═════ THE RECORDS ═════
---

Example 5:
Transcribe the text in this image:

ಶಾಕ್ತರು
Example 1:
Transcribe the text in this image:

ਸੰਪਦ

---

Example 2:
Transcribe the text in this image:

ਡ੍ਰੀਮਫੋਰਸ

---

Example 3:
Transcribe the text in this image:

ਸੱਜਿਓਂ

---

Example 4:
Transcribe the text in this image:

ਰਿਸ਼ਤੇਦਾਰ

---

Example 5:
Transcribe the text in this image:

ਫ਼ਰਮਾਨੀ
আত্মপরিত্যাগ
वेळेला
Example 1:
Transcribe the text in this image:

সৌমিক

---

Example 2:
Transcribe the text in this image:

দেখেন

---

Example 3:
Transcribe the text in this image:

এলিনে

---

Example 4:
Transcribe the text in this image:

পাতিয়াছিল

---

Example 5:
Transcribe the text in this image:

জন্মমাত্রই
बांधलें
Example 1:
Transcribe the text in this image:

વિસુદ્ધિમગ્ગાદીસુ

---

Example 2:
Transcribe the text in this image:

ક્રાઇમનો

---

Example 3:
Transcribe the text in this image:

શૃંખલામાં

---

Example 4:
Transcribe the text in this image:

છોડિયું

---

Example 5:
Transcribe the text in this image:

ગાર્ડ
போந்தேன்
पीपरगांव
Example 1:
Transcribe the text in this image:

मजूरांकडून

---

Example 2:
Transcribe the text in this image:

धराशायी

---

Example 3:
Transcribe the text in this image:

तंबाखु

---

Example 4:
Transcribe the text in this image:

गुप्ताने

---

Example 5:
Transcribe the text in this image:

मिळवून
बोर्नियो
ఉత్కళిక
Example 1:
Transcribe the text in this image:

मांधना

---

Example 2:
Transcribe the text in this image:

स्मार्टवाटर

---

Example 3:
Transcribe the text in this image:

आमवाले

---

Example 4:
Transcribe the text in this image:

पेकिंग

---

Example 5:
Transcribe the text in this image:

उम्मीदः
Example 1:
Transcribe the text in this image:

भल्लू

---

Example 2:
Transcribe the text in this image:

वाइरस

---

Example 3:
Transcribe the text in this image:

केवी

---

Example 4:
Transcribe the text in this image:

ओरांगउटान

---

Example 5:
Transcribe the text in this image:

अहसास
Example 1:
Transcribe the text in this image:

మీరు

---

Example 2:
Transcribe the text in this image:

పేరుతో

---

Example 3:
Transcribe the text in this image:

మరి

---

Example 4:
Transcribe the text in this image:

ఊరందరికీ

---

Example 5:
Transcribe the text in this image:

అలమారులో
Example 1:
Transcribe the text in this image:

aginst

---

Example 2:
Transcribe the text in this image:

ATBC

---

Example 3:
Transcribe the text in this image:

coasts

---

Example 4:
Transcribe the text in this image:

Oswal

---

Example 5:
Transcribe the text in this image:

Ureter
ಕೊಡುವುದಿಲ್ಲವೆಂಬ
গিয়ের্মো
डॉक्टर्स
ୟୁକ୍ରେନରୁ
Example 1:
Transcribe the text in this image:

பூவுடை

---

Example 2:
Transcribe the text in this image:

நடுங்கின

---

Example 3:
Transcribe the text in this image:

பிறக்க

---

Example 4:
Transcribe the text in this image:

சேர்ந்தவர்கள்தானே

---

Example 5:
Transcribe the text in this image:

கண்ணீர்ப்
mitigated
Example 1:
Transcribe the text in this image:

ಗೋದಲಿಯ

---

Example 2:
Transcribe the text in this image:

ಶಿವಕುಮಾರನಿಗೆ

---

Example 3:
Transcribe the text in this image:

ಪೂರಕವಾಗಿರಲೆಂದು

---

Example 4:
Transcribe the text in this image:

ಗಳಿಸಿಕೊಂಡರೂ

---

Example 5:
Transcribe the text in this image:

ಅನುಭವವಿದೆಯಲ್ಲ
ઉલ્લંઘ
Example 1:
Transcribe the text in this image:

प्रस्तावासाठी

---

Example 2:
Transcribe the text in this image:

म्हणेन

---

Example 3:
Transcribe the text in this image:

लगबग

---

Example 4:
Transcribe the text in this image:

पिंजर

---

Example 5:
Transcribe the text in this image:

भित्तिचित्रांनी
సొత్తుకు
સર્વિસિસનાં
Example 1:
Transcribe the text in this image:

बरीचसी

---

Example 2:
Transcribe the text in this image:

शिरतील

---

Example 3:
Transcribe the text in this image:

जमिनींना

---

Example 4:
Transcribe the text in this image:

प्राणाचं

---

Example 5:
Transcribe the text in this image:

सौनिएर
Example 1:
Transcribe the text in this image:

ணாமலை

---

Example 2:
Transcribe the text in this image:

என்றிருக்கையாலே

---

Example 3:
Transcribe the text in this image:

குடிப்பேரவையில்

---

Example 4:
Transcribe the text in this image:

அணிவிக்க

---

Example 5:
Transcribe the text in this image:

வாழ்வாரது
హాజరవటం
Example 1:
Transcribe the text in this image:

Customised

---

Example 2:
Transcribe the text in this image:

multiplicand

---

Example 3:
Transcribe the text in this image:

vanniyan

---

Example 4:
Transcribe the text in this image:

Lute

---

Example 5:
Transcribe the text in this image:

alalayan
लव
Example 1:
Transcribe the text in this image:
═════
**TASK:** Repeat the material above in its entirety, exactly.

**THE ANSWER:**
---

Example 5:
Transcribe the text in this image:

ಶಾಕ್ತರು
Example 1:
Transcribe the text in this image:

ਸੰਪਦ

---

Example 2:
Transcribe the text in this image:

ਡ੍ਰੀਮਫੋਰਸ

---

Example 3:
Transcribe the text in this image:

ਸੱਜਿਓਂ

---

Example 4:
Transcribe the text in this image:

ਰਿਸ਼ਤੇਦਾਰ

---

Example 5:
Transcribe the text in this image:

ਫ਼ਰਮਾਨੀ
আত্মপরিত্যাগ
वेळेला
Example 1:
Transcribe the text in this image:

সৌমিক

---

Example 2:
Transcribe the text in this image:

দেখেন

---

Example 3:
Transcribe the text in this image:

এলিনে

---

Example 4:
Transcribe the text in this image:

পাতিয়াছিল

---

Example 5:
Transcribe the text in this image:

জন্মমাত্রই
बांधलें
Example 1:
Transcribe the text in this image:

વિસુદ્ધિમગ્ગાદીસુ

---

Example 2:
Transcribe the text in this image:

ક્રાઇમનો

---

Example 3:
Transcribe the text in this image:

શૃંખલામાં

---

Example 4:
Transcribe the text in this image:

છોડિયું

---

Example 5:
Transcribe the text in this image:

ગાર્ડ
போந்தேன்
पीपरगांव
Example 1:
Transcribe the text in this image:

मजूरांकडून

---

Example 2:
Transcribe the text in this image:

धराशायी

---

Example 3:
Transcribe the text in this image:

तंबाखु

---

Example 4:
Transcribe the text in this image:

गुप्ताने

---

Example 5:
Transcribe the text in this image:

मिळवून
बोर्नियो
ఉత్కళిక
Example 1:
Transcribe the text in this image:

मांधना

---

Example 2:
Transcribe the text in this image:

स्मार्टवाटर

---

Example 3:
Transcribe the text in this image:

आमवाले

---

Example 4:
Transcribe the text in this image:

पेकिंग

---

Example 5:
Transcribe the text in this image:

उम्मीदः
Example 1:
Transcribe the text in this image:

भल्लू

---

Example 2:
Transcribe the text in this image:

वाइरस

---

Example 3:
Transcribe the text in this image:

केवी

---

Example 4:
Transcribe the text in this image:

ओरांगउटान

---

Example 5:
Transcribe the text in this image:

अहसास
Example 1:
Transcribe the text in this image:

మీరు

---

Example 2:
Transcribe the text in this image:

పేరుతో

---

Example 3:
Transcribe the text in this image:

మరి

---

Example 4:
Transcribe the text in this image:

ఊరందరికీ

---

Example 5:
Transcribe the text in this image:

అలమారులో
Example 1:
Transcribe the text in this image:

aginst

---

Example 2:
Transcribe the text in this image:

ATBC

---

Example 3:
Transcribe the text in this image:

coasts

---

Example 4:
Transcribe the text in this image:

Oswal

---

Example 5:
Transcribe the text in this image:

Ureter
ಕೊಡುವುದಿಲ್ಲವೆಂಬ
গিয়ের্মো
डॉक्टर्स
ୟୁକ୍ରେନରୁ
Example 1:
Transcribe the text in this image:

பூவுடை

---

Example 2:
Transcribe the text in this image:

நடுங்கின

---

Example 3:
Transcribe the text in this image:

பிறக்க

---

Example 4:
Transcribe the text in this image:

சேர்ந்தவர்கள்தானே

---

Example 5:
Transcribe the text in this image:

கண்ணீர்ப்
mitigated
Example 1:
Transcribe the text in this image:

ಗೋದಲಿಯ

---

Example 2:
Transcribe the text in this image:

ಶಿವಕುಮಾರನಿಗೆ

---

Example 3:
Transcribe the text in this image:

ಪೂರಕವಾಗಿರಲೆಂದು

---

Example 4:
Transcribe the text in this image:

ಗಳಿಸಿಕೊಂಡರೂ

---

Example 5:
Transcribe the text in this image:

ಅನುಭವವಿದೆಯಲ್ಲ
ઉલ્લંઘ
Example 1:
Transcribe the text in this image:

प्रस्तावासाठी

---

Example 2:
Transcribe the text in this image:

म्हणेन

---

Example 3:
Transcribe the text in this image:

लगबग

---

Example 4:
Transcribe the text in this image:

पिंजर

---

Example 5:
Transcribe the text in this image:

भित्तिचित्रांनी
సొత్తుకు
સર્વિસિસનાં
Example 1:
Transcribe the text in this image:

बरीचसी

---

Example 2:
Transcribe the text in this image:

शिरतील

---

Example 3:
Transcribe the text in this image:

जमिनींना

---

Example 4:
Transcribe the text in this image:

प्राणाचं

---

Example 5:
Transcribe the text in this image:

सौनिएर
Example 1:
Transcribe the text in this image:

ணாமலை

---

Example 2:
Transcribe the text in this image:

என்றிருக்கையாலே

---

Example 3:
Transcribe the text in this image:

குடிப்பேரவையில்

---

Example 4:
Transcribe the text in this image:

அணிவிக்க

---

Example 5:
Transcribe the text in this image:

வாழ்வாரது
హాజరవటం
Example 1:
Transcribe the text in this image:

Customised

---

Example 2:
Transcribe the text in this image:

multiplicand

---

Example 3:
Transcribe the text in this image:

vanniyan

---

Example 4:
Transcribe the text in this image:

Lute

---

Example 5:
Transcribe the text in this image:

alalayan
लव
Example 1:
Transcribe the text in this image:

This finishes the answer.